Women’s groups across Libya are now campaigning for greater rights and recognition, but often face suspicion or hostility rooted in this conservative tradition. “We have a patriarchal culture” explains Zahra Langhi of the Libyan Women’s Platform for Peace. “It’s not a matter of just changing legislation; we need a cultural and educational revolution.”
Women’s rights can have a bad reputation in the region. Writing for the Libya Herald, Rhiannon Smith commented recently that those women in Libya “not on the NGO contact list” are “vociferous in their rejection of this women’s movement, accusing it of damaging Libyan culture” and “being anti-Islamic.” Western criticism of Islamist political parties’ feminist credentials fuel fears that women’s emancipation demands the imposition of secularism and “Western values.” Libya, after all, has a majority of conservative Muslims, many of whom were persecuted for their religious views under Gadaffi.

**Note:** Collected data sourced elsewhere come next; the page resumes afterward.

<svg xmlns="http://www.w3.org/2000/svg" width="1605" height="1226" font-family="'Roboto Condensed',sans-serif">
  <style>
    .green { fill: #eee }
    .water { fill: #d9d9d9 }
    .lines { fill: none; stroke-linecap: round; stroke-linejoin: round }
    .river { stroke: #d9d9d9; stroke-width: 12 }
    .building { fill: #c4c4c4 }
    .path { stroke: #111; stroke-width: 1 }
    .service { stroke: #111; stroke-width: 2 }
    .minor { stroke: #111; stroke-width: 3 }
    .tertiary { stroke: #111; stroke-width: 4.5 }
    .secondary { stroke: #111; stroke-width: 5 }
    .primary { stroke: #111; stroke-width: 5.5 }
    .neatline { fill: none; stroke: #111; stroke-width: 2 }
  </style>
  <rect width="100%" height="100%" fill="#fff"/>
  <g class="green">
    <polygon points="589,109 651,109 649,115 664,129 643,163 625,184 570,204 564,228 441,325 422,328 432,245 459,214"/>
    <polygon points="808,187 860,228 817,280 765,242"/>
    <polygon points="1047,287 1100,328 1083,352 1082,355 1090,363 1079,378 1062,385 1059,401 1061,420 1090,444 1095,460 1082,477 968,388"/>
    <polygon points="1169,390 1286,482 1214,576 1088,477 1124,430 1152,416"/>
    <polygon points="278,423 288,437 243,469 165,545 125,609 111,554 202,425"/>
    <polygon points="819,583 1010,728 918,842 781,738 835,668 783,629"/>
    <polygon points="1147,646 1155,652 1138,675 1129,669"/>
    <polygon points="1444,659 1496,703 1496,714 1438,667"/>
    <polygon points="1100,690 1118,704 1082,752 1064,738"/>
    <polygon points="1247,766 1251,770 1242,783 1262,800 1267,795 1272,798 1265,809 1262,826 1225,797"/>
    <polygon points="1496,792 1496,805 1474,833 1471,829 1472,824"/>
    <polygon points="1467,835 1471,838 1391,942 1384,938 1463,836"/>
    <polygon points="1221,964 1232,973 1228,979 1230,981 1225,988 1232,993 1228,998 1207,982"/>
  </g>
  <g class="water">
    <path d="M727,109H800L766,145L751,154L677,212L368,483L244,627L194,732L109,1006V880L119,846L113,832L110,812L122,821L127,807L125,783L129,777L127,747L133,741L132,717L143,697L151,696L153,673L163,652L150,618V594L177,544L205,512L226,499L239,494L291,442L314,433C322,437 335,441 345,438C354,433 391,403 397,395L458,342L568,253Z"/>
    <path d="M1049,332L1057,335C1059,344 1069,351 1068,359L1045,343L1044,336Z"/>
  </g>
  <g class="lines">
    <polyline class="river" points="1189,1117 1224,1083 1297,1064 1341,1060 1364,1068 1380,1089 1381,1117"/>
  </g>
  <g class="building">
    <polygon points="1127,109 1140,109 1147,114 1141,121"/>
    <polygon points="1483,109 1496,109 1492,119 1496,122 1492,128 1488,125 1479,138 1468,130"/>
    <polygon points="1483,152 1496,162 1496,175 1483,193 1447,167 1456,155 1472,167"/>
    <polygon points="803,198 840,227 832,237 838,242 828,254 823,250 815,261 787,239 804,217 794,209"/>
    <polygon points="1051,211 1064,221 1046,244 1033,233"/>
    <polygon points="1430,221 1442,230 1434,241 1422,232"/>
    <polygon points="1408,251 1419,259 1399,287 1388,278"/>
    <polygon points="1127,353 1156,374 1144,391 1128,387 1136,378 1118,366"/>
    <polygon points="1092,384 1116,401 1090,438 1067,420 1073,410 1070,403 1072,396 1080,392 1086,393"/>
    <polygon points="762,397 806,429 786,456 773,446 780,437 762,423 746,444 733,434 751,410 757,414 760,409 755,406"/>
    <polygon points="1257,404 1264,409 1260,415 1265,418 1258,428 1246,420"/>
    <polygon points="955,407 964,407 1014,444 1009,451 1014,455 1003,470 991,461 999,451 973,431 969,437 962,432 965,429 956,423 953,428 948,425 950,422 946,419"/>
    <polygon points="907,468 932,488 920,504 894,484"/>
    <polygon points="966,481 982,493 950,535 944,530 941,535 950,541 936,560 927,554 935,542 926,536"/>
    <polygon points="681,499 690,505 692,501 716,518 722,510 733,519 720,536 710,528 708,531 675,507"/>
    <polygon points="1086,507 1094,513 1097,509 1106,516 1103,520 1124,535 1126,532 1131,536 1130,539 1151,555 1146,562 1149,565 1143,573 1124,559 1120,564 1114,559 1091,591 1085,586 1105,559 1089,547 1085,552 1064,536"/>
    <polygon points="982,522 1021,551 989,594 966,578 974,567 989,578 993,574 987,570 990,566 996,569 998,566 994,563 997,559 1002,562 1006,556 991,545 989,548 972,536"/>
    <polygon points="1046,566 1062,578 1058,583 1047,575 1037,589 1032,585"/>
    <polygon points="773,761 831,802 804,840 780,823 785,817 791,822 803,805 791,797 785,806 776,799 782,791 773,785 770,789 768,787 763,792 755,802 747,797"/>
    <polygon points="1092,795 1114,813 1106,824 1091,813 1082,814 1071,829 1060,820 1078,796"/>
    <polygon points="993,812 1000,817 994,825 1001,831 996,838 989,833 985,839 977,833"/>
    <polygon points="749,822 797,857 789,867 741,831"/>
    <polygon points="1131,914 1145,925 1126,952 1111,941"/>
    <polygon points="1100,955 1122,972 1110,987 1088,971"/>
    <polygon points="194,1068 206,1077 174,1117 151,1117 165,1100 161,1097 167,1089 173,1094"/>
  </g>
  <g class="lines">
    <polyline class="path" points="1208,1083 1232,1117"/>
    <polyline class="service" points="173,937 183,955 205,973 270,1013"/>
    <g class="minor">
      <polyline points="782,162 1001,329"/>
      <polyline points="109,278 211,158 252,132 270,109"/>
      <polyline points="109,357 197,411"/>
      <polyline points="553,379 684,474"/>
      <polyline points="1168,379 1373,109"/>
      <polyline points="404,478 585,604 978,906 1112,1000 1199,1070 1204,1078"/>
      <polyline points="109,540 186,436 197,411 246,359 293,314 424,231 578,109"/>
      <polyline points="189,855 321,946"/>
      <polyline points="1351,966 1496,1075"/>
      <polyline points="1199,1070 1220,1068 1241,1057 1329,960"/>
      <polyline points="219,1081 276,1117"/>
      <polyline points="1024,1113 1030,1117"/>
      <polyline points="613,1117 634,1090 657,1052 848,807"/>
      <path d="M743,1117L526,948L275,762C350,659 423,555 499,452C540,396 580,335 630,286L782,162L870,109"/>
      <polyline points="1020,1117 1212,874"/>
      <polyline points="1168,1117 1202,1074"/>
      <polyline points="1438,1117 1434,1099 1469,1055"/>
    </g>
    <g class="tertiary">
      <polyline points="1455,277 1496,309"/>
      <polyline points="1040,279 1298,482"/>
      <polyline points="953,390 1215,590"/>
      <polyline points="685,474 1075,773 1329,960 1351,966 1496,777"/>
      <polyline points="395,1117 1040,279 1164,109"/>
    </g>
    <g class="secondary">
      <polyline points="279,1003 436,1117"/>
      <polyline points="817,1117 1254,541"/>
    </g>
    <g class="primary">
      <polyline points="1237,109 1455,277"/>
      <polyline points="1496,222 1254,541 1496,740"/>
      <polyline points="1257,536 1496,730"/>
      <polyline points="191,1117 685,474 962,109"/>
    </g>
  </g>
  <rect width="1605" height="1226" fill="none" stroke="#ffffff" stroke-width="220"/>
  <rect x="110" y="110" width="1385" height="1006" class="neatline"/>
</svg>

Women also remain deeply entrenched in political divisions across the country, negating female solidarity. Rival militias in Libya are still wrestling for power. Berber minorities are still lobbying for recognition. Gaddafi supporters such as Nisreen Mansour al Forgani–nicknamed “Gaddafi’s Girl Executioner” by the Daily Mail for allegedly shooting 11 rebel soldiers–may always remain pariahs in the eyes of women who lost loved ones in the war.
Despite the challenges, more and more women are pushing for change. When women were denied a quota in the constituent assembly, hundreds mobilized across the country to demonstrate. It worked: The Transitional Council agreed to guarantee alternate men and women candidates on the ballot.

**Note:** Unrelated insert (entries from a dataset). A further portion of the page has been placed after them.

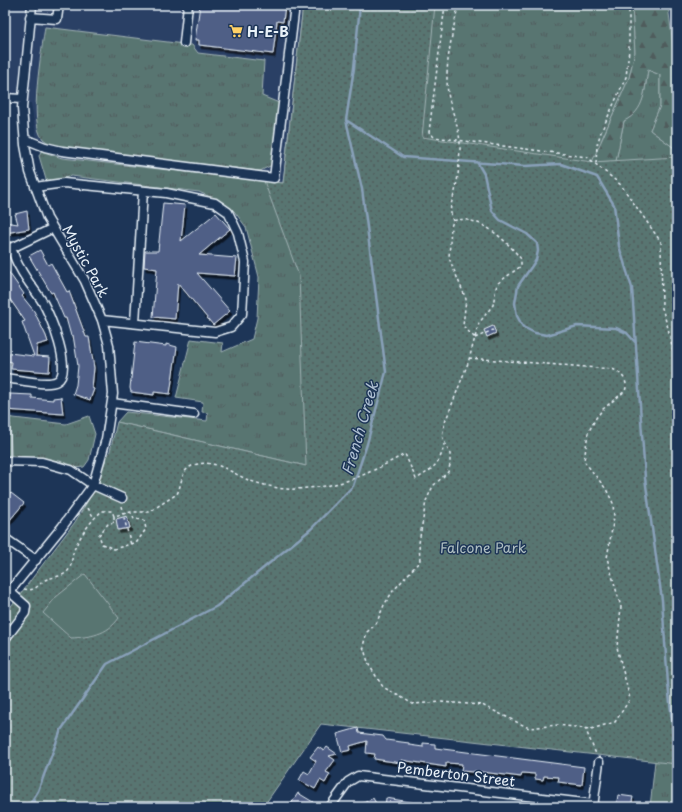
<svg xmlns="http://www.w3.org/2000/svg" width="682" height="812" font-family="'Playpen Sans',sans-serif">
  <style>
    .built { fill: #2c4165 }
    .grass { fill: url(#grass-tufts); stroke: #a0b2b4 }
    .forest { fill: url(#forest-firs); stroke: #a0b2b4 }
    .park { fill: url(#park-dots); stroke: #a0b2b4 }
    .pitch { fill: #597471; stroke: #a0b2b4 }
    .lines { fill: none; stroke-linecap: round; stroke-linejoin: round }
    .stream { stroke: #89a1ba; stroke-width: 2.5 }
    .building { fill: #505e86; stroke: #e8f1f8; filter: url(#shadow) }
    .minor-casing { stroke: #e8f1f8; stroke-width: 11 }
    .path { stroke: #e8f1f8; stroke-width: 1.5; stroke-dasharray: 3 3; stroke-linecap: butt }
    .minor { stroke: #1d3557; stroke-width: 8 }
    .labels { text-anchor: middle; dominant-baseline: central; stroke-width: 3; stroke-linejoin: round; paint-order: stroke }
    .poi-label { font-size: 14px; font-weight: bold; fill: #e8f1f8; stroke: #1d3557; text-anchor: start }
    .street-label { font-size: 14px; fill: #e8f1f8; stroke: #1d3557 }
    .park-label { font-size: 14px; fill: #afbfc2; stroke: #1d3557 }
    .water-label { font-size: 15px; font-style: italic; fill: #b1c2d4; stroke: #1d3557 }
  </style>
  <defs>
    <pattern id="grass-tufts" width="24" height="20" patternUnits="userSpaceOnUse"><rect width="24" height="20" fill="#597471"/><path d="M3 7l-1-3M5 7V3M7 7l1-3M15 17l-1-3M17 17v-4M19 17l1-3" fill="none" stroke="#4f5c5c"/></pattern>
    <pattern id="forest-firs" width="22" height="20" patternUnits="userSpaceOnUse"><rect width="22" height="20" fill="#597471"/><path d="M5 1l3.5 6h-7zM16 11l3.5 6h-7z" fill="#4f5c5c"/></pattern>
    <pattern id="park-dots" width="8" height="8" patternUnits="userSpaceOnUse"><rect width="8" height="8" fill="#597471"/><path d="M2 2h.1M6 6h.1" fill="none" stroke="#4f5c5c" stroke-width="1.8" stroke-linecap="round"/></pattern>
    <filter id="shadow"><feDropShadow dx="2" dy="3.5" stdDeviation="0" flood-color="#0009"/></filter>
  </defs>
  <rect width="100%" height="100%" fill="#1d3557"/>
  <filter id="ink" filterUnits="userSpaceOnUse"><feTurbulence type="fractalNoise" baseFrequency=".025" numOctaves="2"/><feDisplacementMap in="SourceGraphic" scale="8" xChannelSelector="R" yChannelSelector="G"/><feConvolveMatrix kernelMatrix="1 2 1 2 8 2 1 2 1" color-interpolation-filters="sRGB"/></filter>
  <g filter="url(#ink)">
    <!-- built -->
    <path class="built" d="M5,5H303L283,183L62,158L41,151L36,135L31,103H5Z"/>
    <!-- grass -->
    <path class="grass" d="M303,5H632L635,52L629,78L601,141L616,161L624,121C644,111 645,90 648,70L660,75V106L650,130L677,150V807H650L655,761L651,730L315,701L22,807L306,466L117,422L126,412L207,421L208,413L202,412L203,402L176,398L191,339L223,343L222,352L252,339L257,318L259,277L246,227L234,211L222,202L199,192L71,176L47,183L39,156L41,151L62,158L283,183Z
      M45,27L192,45L198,53L264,61L262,96L279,103L272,165L260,171L74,149C64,147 51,146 43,139C28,124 42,49 45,27Z
      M89,416L95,434L89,460L84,467L75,468L60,461L11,456L10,424L5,423V417L66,424Z"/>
    <!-- forest -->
    <path class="forest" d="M632,5H668L677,78V150L650,130L660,106V75L648,70C644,90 646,110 624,121L616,161L592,162L629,78L635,52Z
      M5,423L10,424L11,456H5Z"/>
    <!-- park -->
    <path class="park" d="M303,5H435L422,137L592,162L677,157V764L321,724L263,807H5V614L75,522L86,504L110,451L117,422L306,466L299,276L264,181L283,183Z"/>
    <!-- pitch -->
    <path class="pitch" d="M85,574L119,618C107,635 90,637 71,638L43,613L56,597Z"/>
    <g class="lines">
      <!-- stream -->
      <path class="stream" d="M346,120L403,157L525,166L561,164L597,177L614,205L619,246L632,288L645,478L662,600L668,684L677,768L674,807
        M477,162L484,174L492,211L500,220L527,234L537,243L538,251L536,260L518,286L515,303L517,316L523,327L535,333L547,335L577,326L616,328L627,333L635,342
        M33,799L38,807
        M28,807L38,791L61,730L107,664L217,606L311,529L353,486L367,444L386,372L362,189L346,120L354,68L360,5"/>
    </g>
    <!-- building -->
    <path class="building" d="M200,5H285L283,22L277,21L273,54L199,45V40H195Z
      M163,203L185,205L181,241L216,213L230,229L199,255L237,258L235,276L197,273L230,311L213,325L178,283L175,319L153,317L157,269L144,267L145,251H158Z
      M27,211L29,229L5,233V222L18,224L15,214Z
      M40,250L48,265L51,263L67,292L69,291L86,337H89L94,368L92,388L94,389L90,400L73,394L76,385L78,366L73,335L71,336L66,318H64L53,292L51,293L29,256Z
      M5,267L24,294L22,296L34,311L46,336L48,342L37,345L36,356L50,357L49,372L11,369L12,362L8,361L9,353L34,356L22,322L25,321L5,292Z
      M493,326L496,333L487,337L484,330Z
      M135,342L166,346V344L177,347L170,394L154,392V395L131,392L130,388Z
      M10,394L32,395V398L53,400V398L61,397L63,414L5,410L6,397H10Z
      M5,490L10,494L11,493L24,503L5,526Z
      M127,516L130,528L118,530L116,519Z
      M358,728L359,733L383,736L386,740L409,743V745L423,747V743L435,744V748L584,767L582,785L558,782L559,777L544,776L543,780L535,779V774L522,773L521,777L474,771L473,772L461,771L462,764L446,763V767L401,760V763L374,759L375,754L366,753L367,741L350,746L351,750L342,752L337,734Z
      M318,747L324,751L327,747L337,754L329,756L335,760L326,772L330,774L325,783L320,780L315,789L299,780L304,771L309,774L316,761L310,757Z
      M298,793L313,802L310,807H289Z
      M618,795L633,797L631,807H616Z
      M373,798L378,807H356Z
      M386,798L416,803V807H385Z"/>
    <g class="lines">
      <!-- minor casing -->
      <g class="minor-casing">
        <path id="minor" d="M30,17L57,19L59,5
          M184,43L188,5
          M5,98L22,99
          M25,139L45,147L62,151L274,178L295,5
          M35,187L64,183L166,193L215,203L228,212L238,233L245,262L242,314L231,327L215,332L102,320
          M5,249L16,246L53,228
          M135,323L143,191
          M5,378C17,379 47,387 57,381C74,372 50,314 42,301C35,290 26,280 20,268C16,262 14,255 11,248
          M112,403L194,414
          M5,461L42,462L71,470L93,485L122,498
          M6,539L36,560
          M5,597L62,527L93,485L106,439L113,394L109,345L102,320L85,281L47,218L30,172L25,145L22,108L32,5
          M5,639L25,613L26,606L10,592
          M330,807L348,782L358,776L593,804
          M593,807L599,762"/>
      </g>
      <!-- path -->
      <path class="path" d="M445,5L429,132L434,137L587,157L621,185L661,242L662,308L668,328L677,368
        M596,163L597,145L601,132L626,77L629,50V5
        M453,221C447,204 454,201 456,186C459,174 459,161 460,149C461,129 451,112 448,93C444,63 453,34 458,5
        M475,338L493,330
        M469,358L612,369C621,372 629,381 625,391L603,409L596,418L588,433L584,461L606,489L613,503L614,517L607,558L621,607L617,647L630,699L615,722L591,729L558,725L529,728L482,705L441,702L413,704L383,687L369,665L363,646L367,632L376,624L384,605L393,591L420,561L419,543L426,501L433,486L448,472L450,465V454L442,436L444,425L468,363L479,323L493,305L496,288L498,283L521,266V259C507,241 478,213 453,221L451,227L449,258L466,299L463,326L475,338
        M121,506L131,545
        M88,508L94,518
        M114,516V522L108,524L99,535L102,544L114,549L137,542L146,529L144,520L134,519L131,513
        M24,589C36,592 37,585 45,580C51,577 60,577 66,573C73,567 71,558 74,550C80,536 91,520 102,511H112L114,516L131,512H149L177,494C183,482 180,470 194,465C216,458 232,474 251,481C260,484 269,486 278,488C288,490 298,489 308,488C348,485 371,472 405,454L416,479C432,470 441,463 444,444
        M585,728L596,754"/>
      <!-- minor -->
      <use href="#minor" class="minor"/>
    </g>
  </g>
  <!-- icons -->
  <defs>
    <g id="supermarket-bare" transform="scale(1.08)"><path d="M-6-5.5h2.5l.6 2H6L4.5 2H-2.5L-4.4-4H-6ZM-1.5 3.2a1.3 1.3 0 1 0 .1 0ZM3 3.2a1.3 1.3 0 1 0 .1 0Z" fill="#ffd166" stroke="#1d3557" stroke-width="2.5" paint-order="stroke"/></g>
  </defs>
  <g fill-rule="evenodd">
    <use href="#supermarket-bare" x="236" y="31"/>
  </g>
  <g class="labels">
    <!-- poi labels -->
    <g class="poi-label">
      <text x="247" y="31">H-E-B</text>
    </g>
    <!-- street labels -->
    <g class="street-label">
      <text transform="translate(86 261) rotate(61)">Mystic Park</text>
      <text transform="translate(456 774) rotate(7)">Pemberton Street</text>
    </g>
    <!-- park labels -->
    <g class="park-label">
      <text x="483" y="547">Falcone Park</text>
    </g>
    <!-- water labels -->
    <g class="water-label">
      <text transform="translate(359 428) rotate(-74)">French Creek</text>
    </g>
  </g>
  <!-- margin -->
  <rect width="682" height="812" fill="none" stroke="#1d3557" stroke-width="20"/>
  <rect x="10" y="10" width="662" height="792" fill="none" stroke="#e8f1f8" stroke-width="1.5" filter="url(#ink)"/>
</svg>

Organizations such as the VLW make sure they involve women from all regions and backgrounds. They used religious arguments in campaigns, negating the “secularist” stigma. Last February, it helped organize the International Purple Hijab, Scarf and Tie Day, which saw women wearing a purple hijab to demonstrate their opposition to domestic violence on religious grounds. It was one of the group’s most successful campaigns so far. “We have a long road ahead,” says Murabit. It may seem difficult for women to effect change, but it is worth remembering that stranger things have happened in Libya this year.
Gaddafi’s billboard has now disappeared from opposite my old flat in Tripoli. Instead, election posters decorate the city. A proud woman’s face is depicted in one, illuminated by a white light. “Your voice,” the poster reads, “is the future of your country.” Whatever the girls I knew choose to do, the picture speaks directly to them.